- My home town of Karachi has a long history.
- The climate is good, the rains are not too heavy. There are good schools and fine hospitals.
- The population is cosmopolitan, with many types.
I live in the town of Karachi which is almost a continuation of Jangshahi. But though it is difficult to say where one town stops and the other begins, they are really different in nature and in the atmosphere. Karachi is, modern, looking forward. It has something of olden days, an atmosphere of ancient history about its streets and minarets.
Karachi is a town of more than 20 lac of inhabitants. In the broad and well-kept streets, you will meet Muslims, Christians, Parsis and Europeans. You will hear many languages of the world but mostly Urdu. Well-furnished and stocked shops adorn the main streets. The roads are beautifully made, smooth and level. Fine motor cars and bullock-carts pass along them. The old and the new meet in the streets of Karachi.

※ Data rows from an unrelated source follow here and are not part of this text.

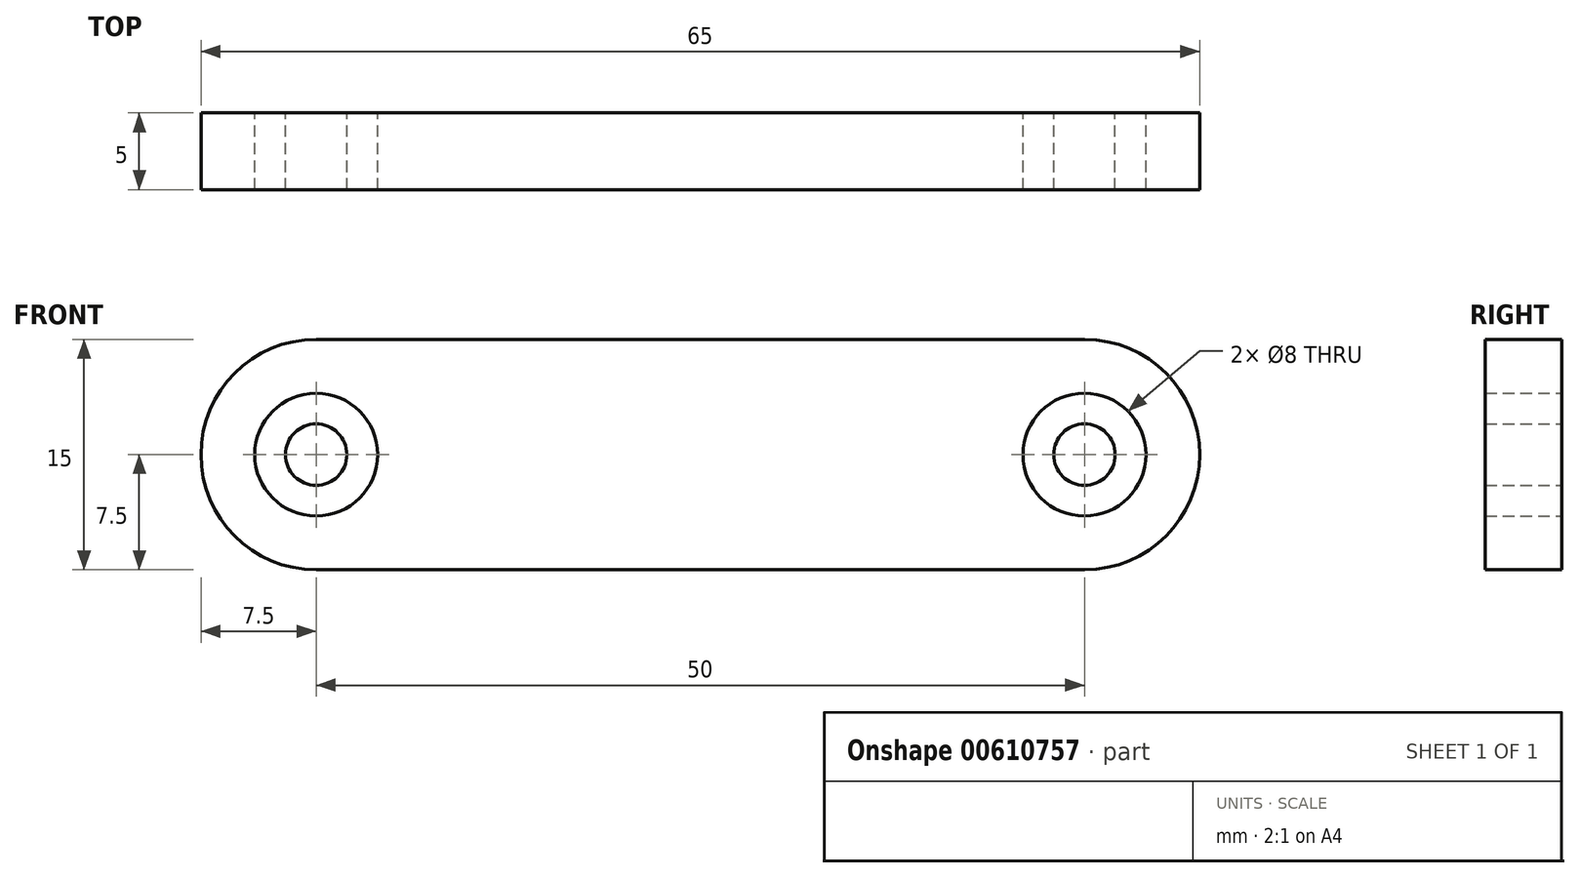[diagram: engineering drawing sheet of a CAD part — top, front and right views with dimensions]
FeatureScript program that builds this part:
annotation { "Feature Type Name" : "Feature", "Feature Type Description" : "" }
export const myFeature = defineFeature(function(context is Context, id is Id, definition is map)
    precondition{}
    {
        {
            var Q0;
            Q0=qCreatedBy(makeId("Front.planeOp"),FACE);
            var sketch = newSketch(context, id + "F0", { "sketchPlane" : qUnion([Q0])});
            skArc(sketch, "E0", {"start": v(0, 7.5) * mm, "mid": v(-7.5, 0) * mm, "end": v(0, -7.5) * mm});
            skArc(sketch, "E1", {"start": v(50, -7.5) * mm, "mid": v(57.5, 0) * mm, "end": v(50, 7.5) * mm});
            skLineSegment(sketch, "E2", {"start": v(0, 7.5) * mm, "end": v(50, 7.5) * mm});
            skLineSegment(sketch, "E3", {"start": v(0, -7.5) * mm, "end": v(50, -7.5) * mm});
            skCircle(sketch, "E4", {"center": v(0, 0) * mm, "radius": 4 * mm});
            skCircle(sketch, "E5", {"center": v(50, 0) * mm, "radius": 4 * mm});
            skSolve(sketch);
        }
        {
            var Q0;
            Q0 = qSketchRegion(id + "F0", true);
            extrude(context, id + "F1", {"entities" : qUnion([Q0]), "depth" : 5 * mm, "offsetDistance" : 25.4 * mm});
        }
        {
            var Q0;
            Q0=qCreatedBy(makeId("Front.planeOp"),FACE);
            var sketch = newSketch(context, id + "F2", { "sketchPlane" : qUnion([Q0])});
            skCircle(sketch, "E6", {"center": v(0, 0) * mm, "radius": 2 * mm});
            skLineSegment(sketch, "E7", {"start": v(50, 10.74) * mm, "end": v(50, -13.3) * mm, "construction": true});
            skLineSegment(sketch, "E8", {"start": v(41.74, 0) * mm, "end": v(57.27, 0) * mm, "construction": true});
            skCircle(sketch, "E9", {"center": v(50, 0) * mm, "radius": 2 * mm});
            skPoint(sketch, "E9.centerSnap0", {"position": v(50, -1.28) * mm});
            skSolve(sketch);
        }
        {
            var Q0;
            Q0=makeQuery(id+"F2.imprint","IMPRINT",FACE,{"disambiguationData":[TD([[makeQuery(id+"F2.imprint","IMPRINT",EDGE,{"derivedFrom":sQuery(id+"F2.wireOp",EDGE,"E6")}),1.0]])]});
            var Q1;
            Q1=makeQuery(id+"F2.imprint","IMPRINT",FACE,{"disambiguationData":[TD([[makeQuery(id+"F2.imprint","IMPRINT",EDGE,{"derivedFrom":sQuery(id+"F2.wireOp",EDGE,"E9")}),1.0]])]});
            extrude(context, id + "F3", {"entities" : qUnion([Q0, Q1]), "depth" : 5 * mm, "offsetDistance" : 25.4 * mm});
        }
    });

Outside the town is a beautiful sheet of water. On summer evenings, it is a pleasure to go out in a sailing or rowing boat. A strong bund of stone, contains the water of the tank, which is utilised for the Karachi electrical works, as well as for other growing industries. Deep green mango trees line the roads, and in summer the blaze of the gold-mohur trees makes Karachi a place of delight and beauty. But away from the roads, there are many bare rocks and isolated boulders, showing that here, as elswhere in Pakistan carelessness has allowed the soil to erode and the surface of the earth to become damaged.
The town is blessed with some excellent schools and colleges. There are many fine schools for boys and girls. There is a first-class hospital, which was named in memory of Quaid-i-Azam and it provides beds and first-class medical attendance for many hundreds of sufferers. The railway has extensive workshops in the suburbs, while, out of the city the barracks left by the British are to be seen, beautifully built and equipped and capable of holding a division of troops.
The citizens of Karachi are justly proud of their town, and claim, with considerable pride, that in amenities and living conditions it can compare with any other town-ship in the world.